» **WHAT NEEDS TO BE DONE**
Carry on the forum thread below about counting how many times each vector value has appeared so far, starting after its last sentence.

» **PAGE TEXT**

How can I map to each vector entry a number telling its occurence so far?

1 view (last 30 days)
I have a vector
vec = [1,2,3,4,2,5,2,3];
and I want to have the output
[1,1,1,1,2,1,3,2]
so that each number tells me how often the value so far has occurred in the vector. Is there any possibility to do this without a for/while loop?

Accepted Answer

Stephen23
Stephen23 on 25 Jul 2018
Edited: Stephen23 on 25 Jul 2018
No third-party functions required, four lines of code:
>> vec = 5+[1,2,3,4,2,5,2,3];
>> [uni,~,idx] = unique(vec);
>> tmp = cell2mat(arrayfun(@(n)1:n,histc(vec,uni),'uni',0));
>> [~,idy] = sort(idx);
>> tmp(idy) % code output
ans =
1 1 1 1 2 1 3 2
>> [1,1,1,1,2,1,3,2] % requested output
ans =
1 1 1 1 2 1 3 2
  1 Comment
Guillaume
Guillaume on 25 Jul 2018
I would argue that arrayfun is a loop.
While it is indeed shorter, it is also about 4 times as slow on my machine. On the other hand both take less than half a second for a 1e6 element vector, so it doesn't really matter.

» **EXTRACTED RECORDS**

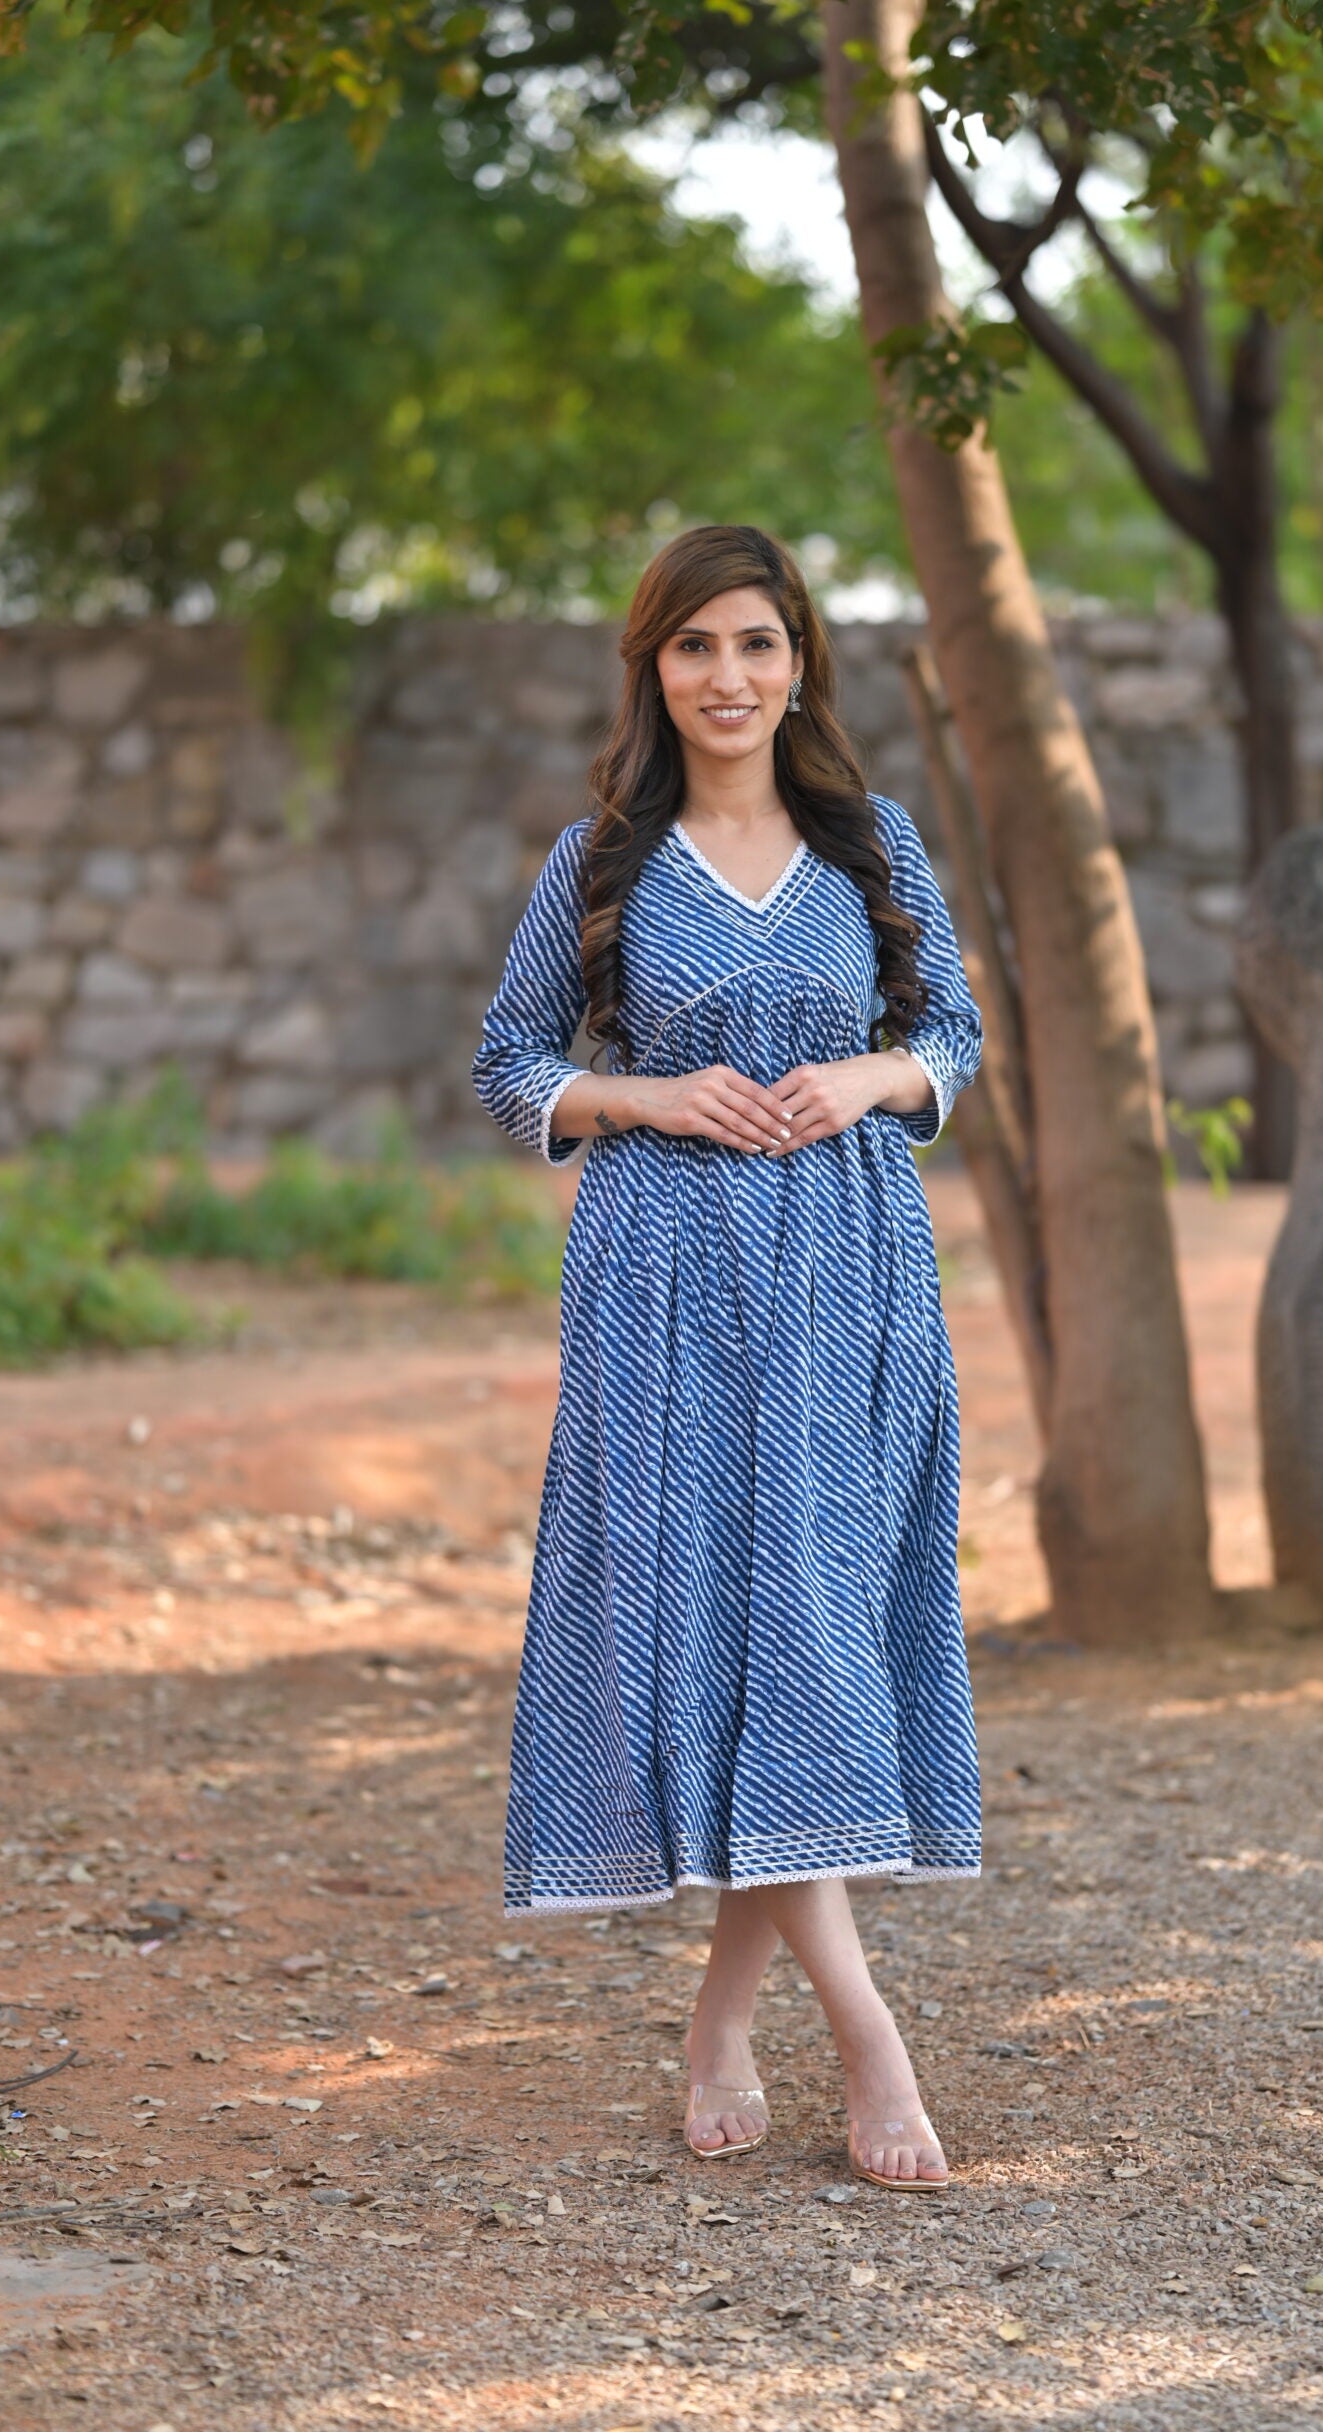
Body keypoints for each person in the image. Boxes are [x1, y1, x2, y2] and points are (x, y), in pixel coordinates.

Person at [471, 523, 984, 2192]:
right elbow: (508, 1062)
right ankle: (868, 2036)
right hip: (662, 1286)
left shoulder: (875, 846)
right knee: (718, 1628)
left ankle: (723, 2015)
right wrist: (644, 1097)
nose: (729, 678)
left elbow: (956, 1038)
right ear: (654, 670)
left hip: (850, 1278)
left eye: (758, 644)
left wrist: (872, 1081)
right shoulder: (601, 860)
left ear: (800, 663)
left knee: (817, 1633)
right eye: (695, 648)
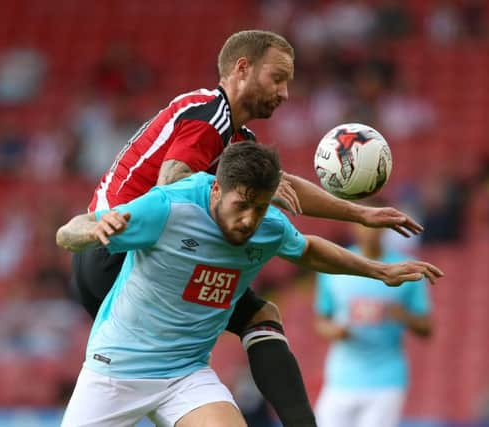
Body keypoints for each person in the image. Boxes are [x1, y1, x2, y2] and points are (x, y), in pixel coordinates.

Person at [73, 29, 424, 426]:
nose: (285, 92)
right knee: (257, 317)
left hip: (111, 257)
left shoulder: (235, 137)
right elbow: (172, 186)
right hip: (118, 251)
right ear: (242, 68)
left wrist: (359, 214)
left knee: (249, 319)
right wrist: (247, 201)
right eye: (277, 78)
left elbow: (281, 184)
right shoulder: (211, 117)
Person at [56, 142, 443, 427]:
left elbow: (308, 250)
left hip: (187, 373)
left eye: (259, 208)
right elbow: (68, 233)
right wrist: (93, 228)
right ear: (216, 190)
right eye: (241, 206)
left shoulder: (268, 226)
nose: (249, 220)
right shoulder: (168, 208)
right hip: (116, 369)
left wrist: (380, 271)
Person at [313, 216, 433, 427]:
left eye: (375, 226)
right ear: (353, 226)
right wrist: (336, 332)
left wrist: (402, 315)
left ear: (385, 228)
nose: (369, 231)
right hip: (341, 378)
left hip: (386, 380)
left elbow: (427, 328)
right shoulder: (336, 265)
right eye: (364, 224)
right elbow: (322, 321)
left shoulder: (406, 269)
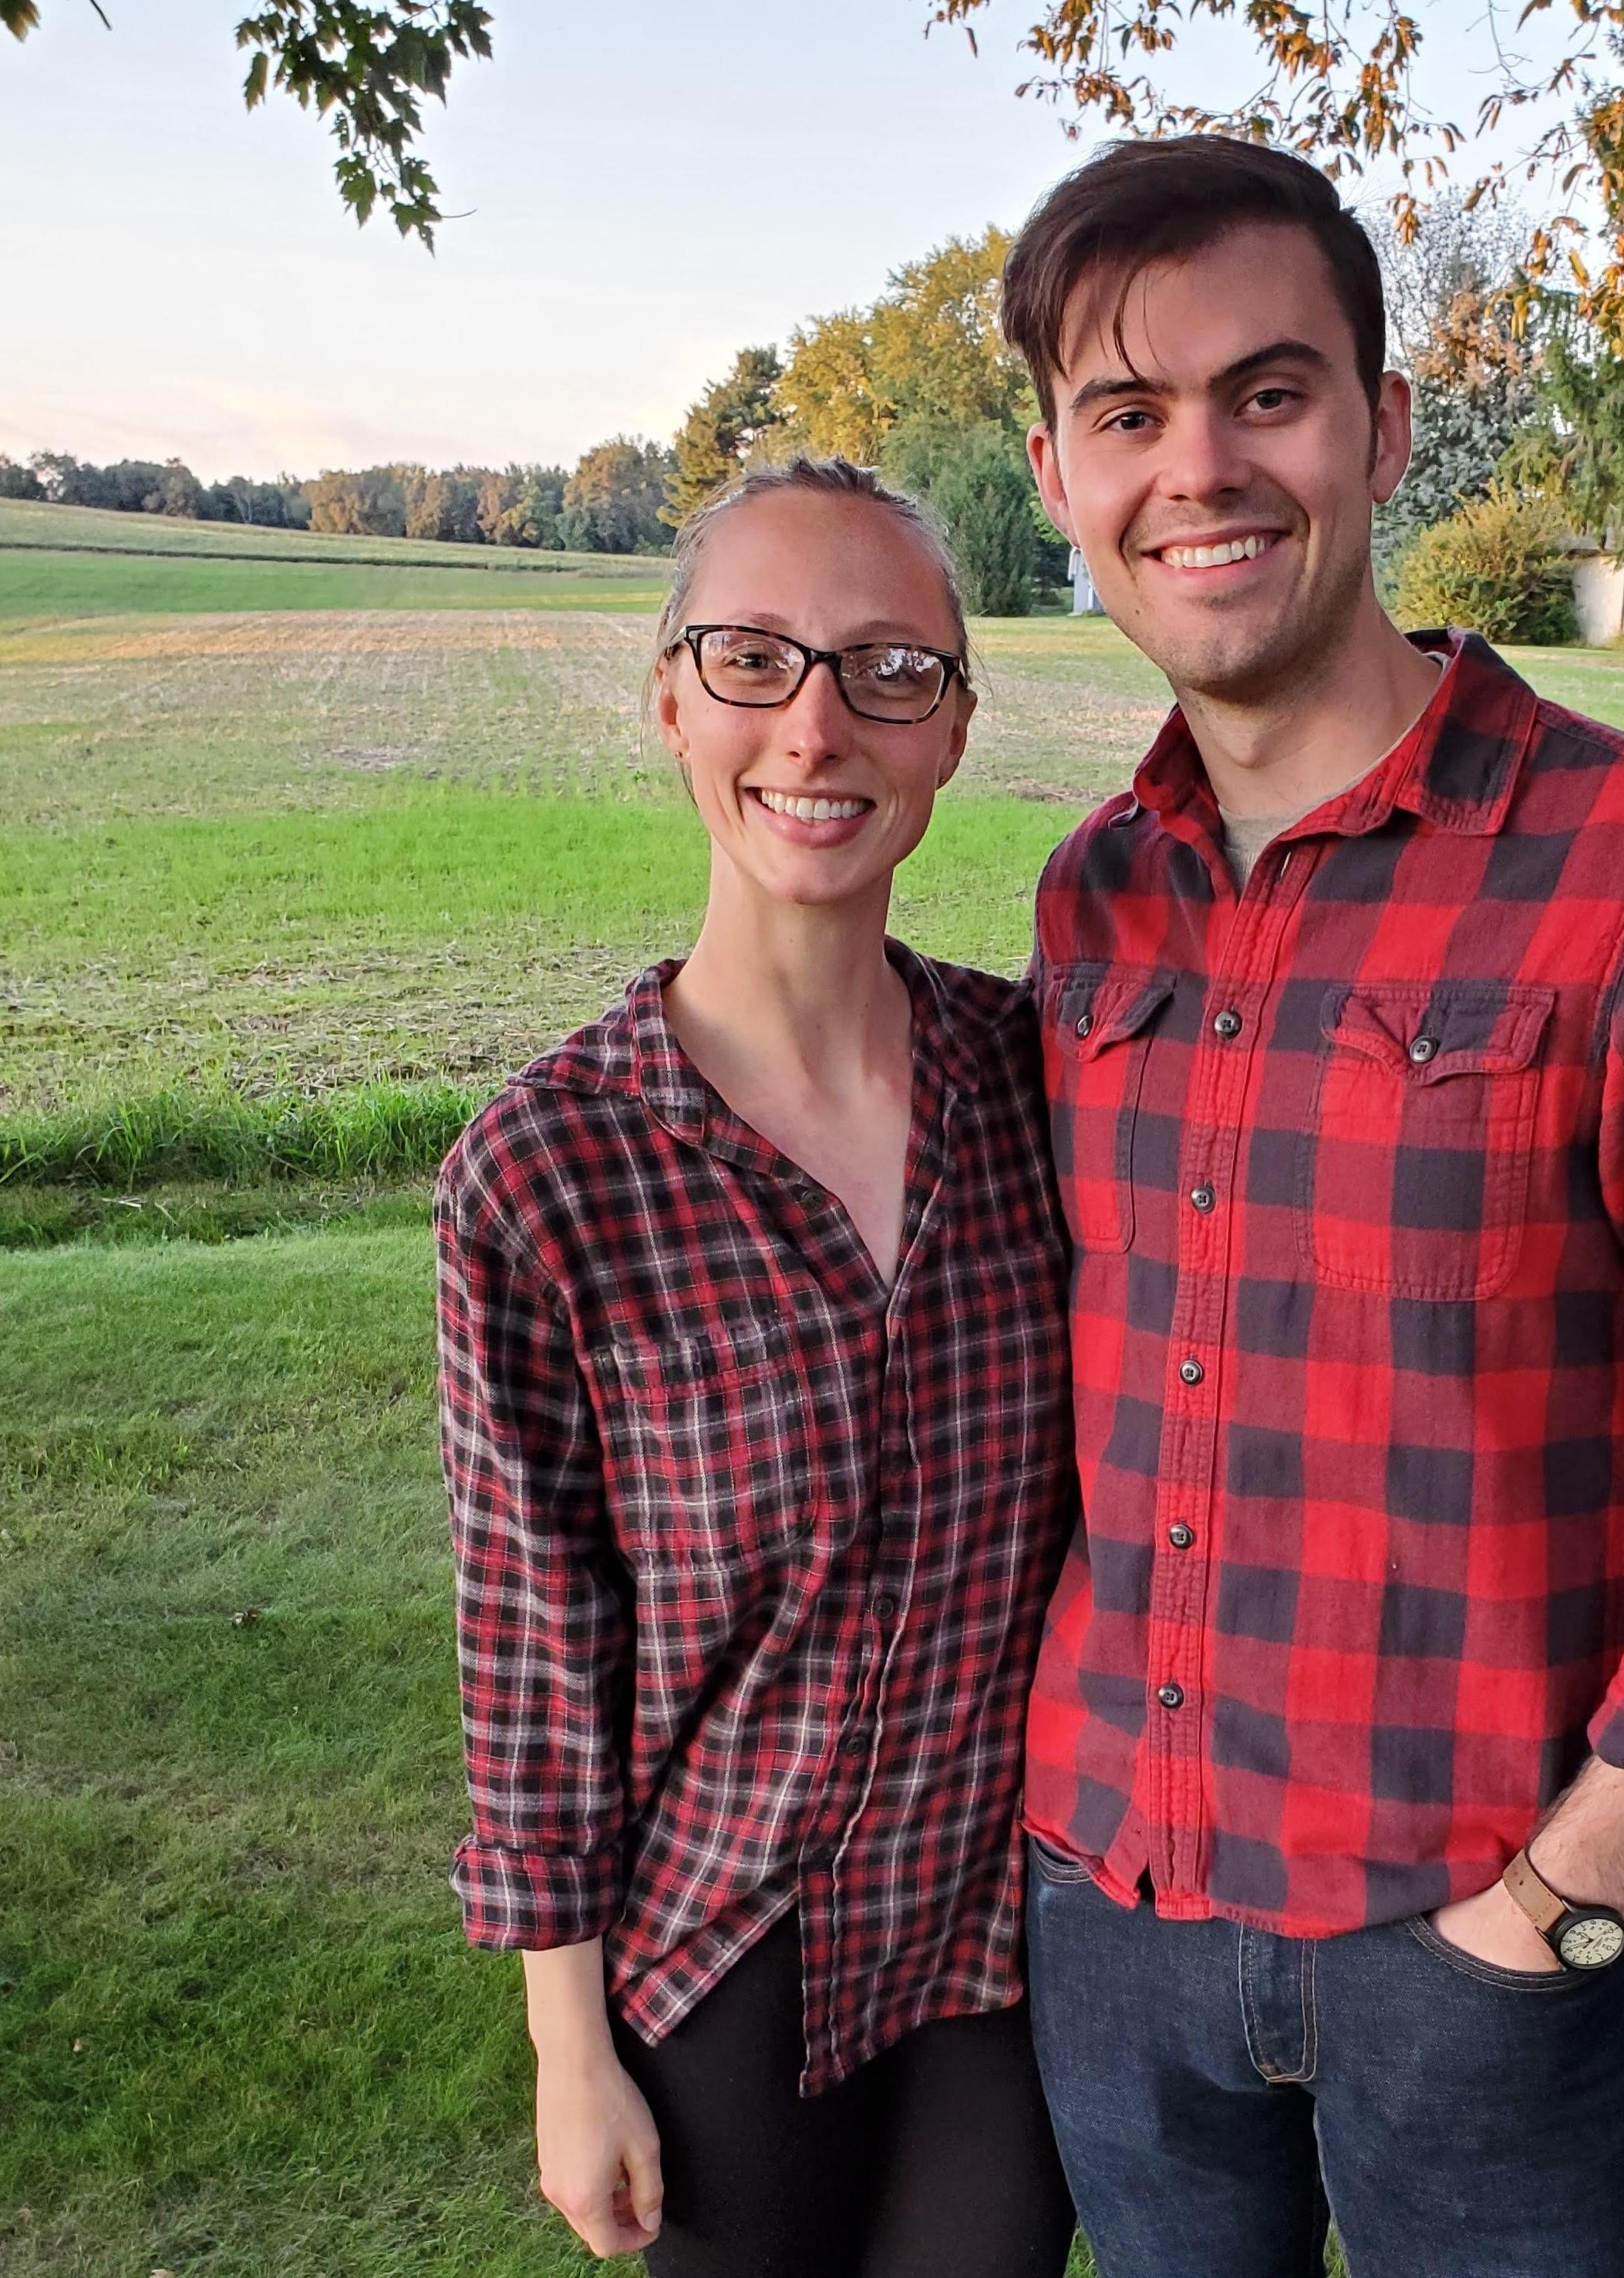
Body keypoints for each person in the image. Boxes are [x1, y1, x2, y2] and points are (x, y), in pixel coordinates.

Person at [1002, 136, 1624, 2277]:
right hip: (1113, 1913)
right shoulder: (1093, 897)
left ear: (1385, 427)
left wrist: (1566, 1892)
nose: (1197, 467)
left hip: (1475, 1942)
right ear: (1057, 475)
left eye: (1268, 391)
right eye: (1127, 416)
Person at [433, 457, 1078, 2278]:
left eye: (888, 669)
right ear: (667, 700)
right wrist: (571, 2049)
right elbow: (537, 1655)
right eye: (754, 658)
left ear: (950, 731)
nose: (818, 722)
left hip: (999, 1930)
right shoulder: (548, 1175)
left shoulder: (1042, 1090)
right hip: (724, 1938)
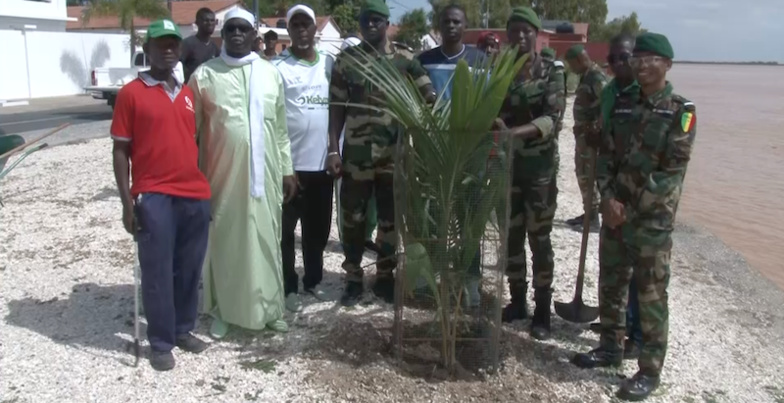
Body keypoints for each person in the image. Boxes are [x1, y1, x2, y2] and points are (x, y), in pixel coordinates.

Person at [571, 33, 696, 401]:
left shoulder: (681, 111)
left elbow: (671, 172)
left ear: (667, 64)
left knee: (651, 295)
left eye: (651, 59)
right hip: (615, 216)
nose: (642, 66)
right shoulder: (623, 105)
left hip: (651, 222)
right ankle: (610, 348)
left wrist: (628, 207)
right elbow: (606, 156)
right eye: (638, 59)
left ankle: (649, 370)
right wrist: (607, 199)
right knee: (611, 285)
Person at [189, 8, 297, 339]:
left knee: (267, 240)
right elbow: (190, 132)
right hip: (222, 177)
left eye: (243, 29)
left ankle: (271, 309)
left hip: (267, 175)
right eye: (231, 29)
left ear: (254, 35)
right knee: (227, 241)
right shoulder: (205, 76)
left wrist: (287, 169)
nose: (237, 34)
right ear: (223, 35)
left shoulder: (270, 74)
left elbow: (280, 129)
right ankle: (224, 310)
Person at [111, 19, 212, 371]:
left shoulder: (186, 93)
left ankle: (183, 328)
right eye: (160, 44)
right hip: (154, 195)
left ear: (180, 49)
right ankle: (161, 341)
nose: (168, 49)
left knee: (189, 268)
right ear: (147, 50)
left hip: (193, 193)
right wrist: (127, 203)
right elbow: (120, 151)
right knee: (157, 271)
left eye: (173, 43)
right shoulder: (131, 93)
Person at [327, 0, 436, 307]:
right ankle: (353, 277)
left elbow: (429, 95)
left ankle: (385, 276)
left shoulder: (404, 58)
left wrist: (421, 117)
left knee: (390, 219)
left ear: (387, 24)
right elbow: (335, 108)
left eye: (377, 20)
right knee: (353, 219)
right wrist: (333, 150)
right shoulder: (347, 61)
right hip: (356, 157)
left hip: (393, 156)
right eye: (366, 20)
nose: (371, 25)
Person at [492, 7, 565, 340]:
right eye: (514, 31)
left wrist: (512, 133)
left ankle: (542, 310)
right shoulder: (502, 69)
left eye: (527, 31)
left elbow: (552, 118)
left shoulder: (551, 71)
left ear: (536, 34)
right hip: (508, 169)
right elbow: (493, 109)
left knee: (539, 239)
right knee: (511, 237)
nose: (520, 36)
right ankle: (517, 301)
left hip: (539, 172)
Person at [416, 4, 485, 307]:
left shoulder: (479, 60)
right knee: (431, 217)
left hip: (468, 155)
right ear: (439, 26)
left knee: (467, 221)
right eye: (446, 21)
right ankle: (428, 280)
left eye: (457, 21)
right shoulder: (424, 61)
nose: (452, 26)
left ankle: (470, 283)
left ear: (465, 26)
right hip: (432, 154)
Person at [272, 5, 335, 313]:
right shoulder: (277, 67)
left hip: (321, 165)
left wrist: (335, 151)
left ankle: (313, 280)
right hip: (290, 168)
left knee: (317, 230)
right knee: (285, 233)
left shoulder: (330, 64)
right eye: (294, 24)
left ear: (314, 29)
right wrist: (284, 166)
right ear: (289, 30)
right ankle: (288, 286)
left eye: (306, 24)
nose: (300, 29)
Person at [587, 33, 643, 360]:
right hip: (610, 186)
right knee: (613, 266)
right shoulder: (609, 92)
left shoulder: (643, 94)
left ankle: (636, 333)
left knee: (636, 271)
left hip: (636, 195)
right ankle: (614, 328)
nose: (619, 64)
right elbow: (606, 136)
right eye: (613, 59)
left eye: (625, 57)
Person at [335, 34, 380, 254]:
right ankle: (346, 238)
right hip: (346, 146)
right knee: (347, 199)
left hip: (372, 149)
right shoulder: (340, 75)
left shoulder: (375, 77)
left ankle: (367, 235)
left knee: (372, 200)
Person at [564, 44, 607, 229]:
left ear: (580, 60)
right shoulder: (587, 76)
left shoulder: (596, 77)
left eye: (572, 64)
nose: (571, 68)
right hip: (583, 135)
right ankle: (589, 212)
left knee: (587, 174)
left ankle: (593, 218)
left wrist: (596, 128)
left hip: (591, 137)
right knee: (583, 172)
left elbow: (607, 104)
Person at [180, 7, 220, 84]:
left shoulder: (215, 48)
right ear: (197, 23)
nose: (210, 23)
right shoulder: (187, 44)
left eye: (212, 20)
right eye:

» **RESPONSE BELOW**
Sign in to comment.

More Answers (2)

Guillaume
Guillaume on 25 Jul 2018
Edited: Guillaume on 25 Jul 2018
It can be done without a loop, however for part of the code I recommend you use rcumsum from the FileExchange instead of what I've done here:
vec = [1,2,3,4,2,5,2,3];
[ordervec, indices ] = sort(vec); %group indentical values together and store their original position
issameasprevious = [0, ~diff(ordervec)];
%the following lines can be replaced by
%runlength = rcumsum(issameasprevious) + 1;
%otherwise:
zeroloc = ~issameasprevious;
runlength = cumsum(issameasprevious); %compute temporary cumsum with no reset
issameasprevious(zeroloc) = -diff([0 runlength(zeroloc)]); % how much to subtract at 0 values?
runlength = cumsum(issameasprevious) + 1; %recompute cumsum which no reset at 0
result = runlength(indices) %reorder according to original order
edit: typo in the code
  1 Comment
Guillaume
Guillaume on 25 Jul 2018
Note: my recommendation to use rcumsum apply if you're going to use the compiled mex version of it. It's optional and if you don't the code is exactly equivalent to what I've written (except it's going to be slower because of the input checks).
If you use the mex version of rcumsum then the above is going to be much faster than alternative solutions (and is also just 4 lines of code)

Sign in to comment.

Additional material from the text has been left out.